What an honour to be name-checked in Charli’s post introducing the latest flash fiction challenge on rethinking the hero’s journey. Having been obsessed with my reservations about this story structure in the past, and equally obsessed with recording random ideas for the blog, I went to my drafts folder to look for something I could revise. Step forward Unheroic characters, grief, ambivalence and mourning. Right, okay? Except I find I’m no longer so obsessed. Never mind, some of what I dictated so earnestly a couple of years ago can be salvaged. |
I found that in my reading of The Summer House as a dialogue between denial, manic reparation and true mourning. Is that the hero’s journey or something else?
I felt on firmer ground with my review of Should You Ask Me: a lovely story about a young police officer, injured in the Second World War, discovering unexpected solace in the ramblings of an elderly woman making an unlikely confession of murder. As he coaxes the story out of her, she insists he reciprocates with his own tragic tale. In the process, the young man and the older woman achieve some release from the lies and guilt that have haunted their lives. In hero’s journey terms, it’s about leaving the cave. It’s rather like a therapy – or co-therapy – without the anxiety-inducing boundary violations usually associated with therapy-lit.

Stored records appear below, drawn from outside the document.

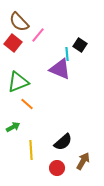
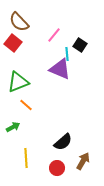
pink line: moved 16 px right
orange line: moved 1 px left, 1 px down
yellow line: moved 5 px left, 8 px down
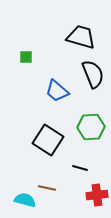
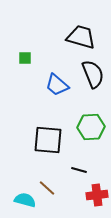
green square: moved 1 px left, 1 px down
blue trapezoid: moved 6 px up
black square: rotated 28 degrees counterclockwise
black line: moved 1 px left, 2 px down
brown line: rotated 30 degrees clockwise
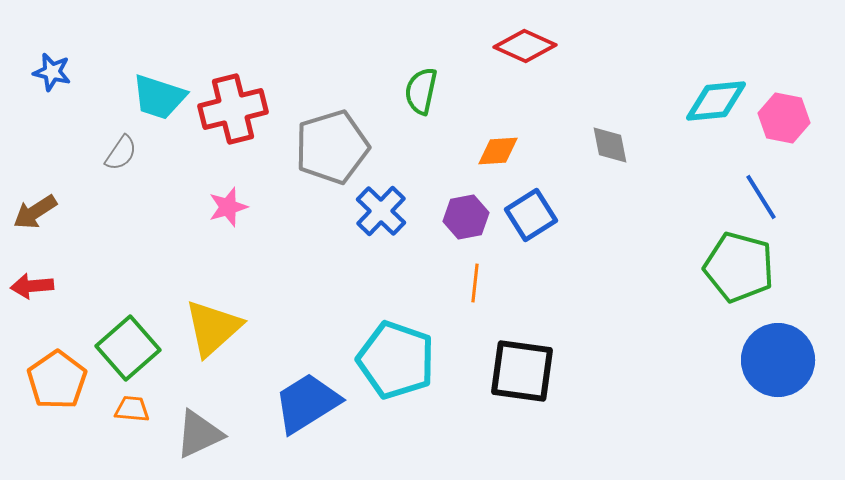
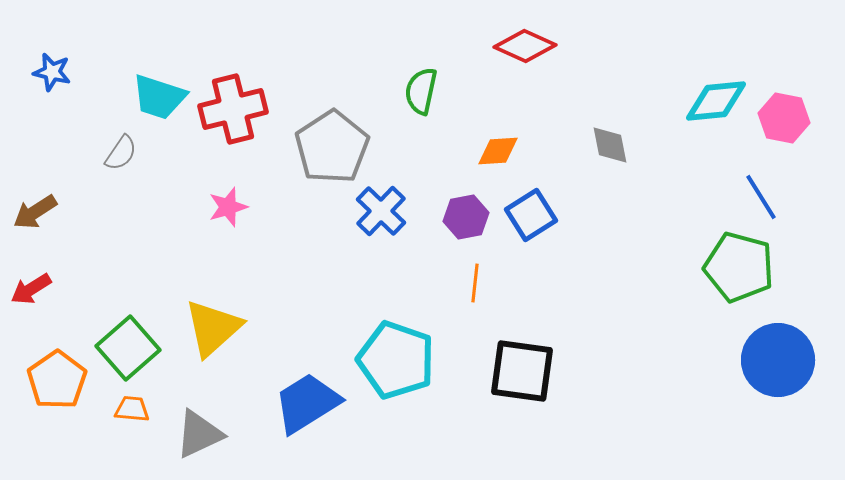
gray pentagon: rotated 16 degrees counterclockwise
red arrow: moved 1 px left, 3 px down; rotated 27 degrees counterclockwise
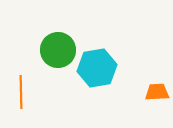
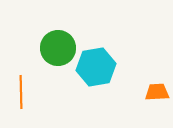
green circle: moved 2 px up
cyan hexagon: moved 1 px left, 1 px up
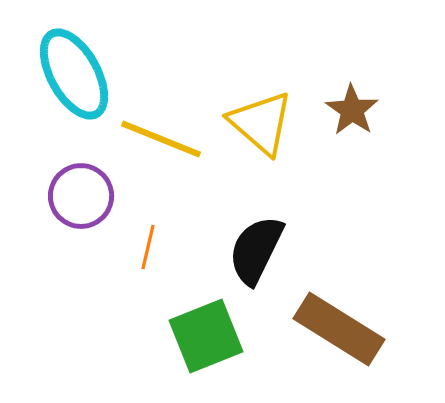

I’d been reluctant to apply the structure to my own real life, until reflecting on my lengthy psychotherapy, as described in a post last year: The therapy journey and narrative structure.
I’m teetering on the edge of overwhelm right now, and have made it harder for myself by wanting to use my existing material but not spend the time it needs to make it sing. (And wanting to make sure I safeguard time for online choral singing.) So I was pleased when the prompt rescued me from taking myself too seriously and led me into silly territory for my 99-word story. It’s a BOTS, but I’ve never been potholing and doubt I ever will.
HJ called to Writer. Writer rejected the call. “I’m a free spirit,” she claimed, plonking her characters in a featureless landscape without a map. Seeing them floundering, Ally asked questions. Listened. Reframed. Writer refused to control her characters, the novel more unwieldy with every draft.
Frustrated, she abandoned fiction for caving. When falling rocks blocked the exit, Buddy prescribed guided imagery to combat panic. “You’re home, safe in bed. What are you wearing? What are you drinking?” Writer envisioned pyjamas and citrus: PJ and OJ proved her elixir. She’ll plot the Protagonist’s cum Ordinary Person’s Journey if she survives.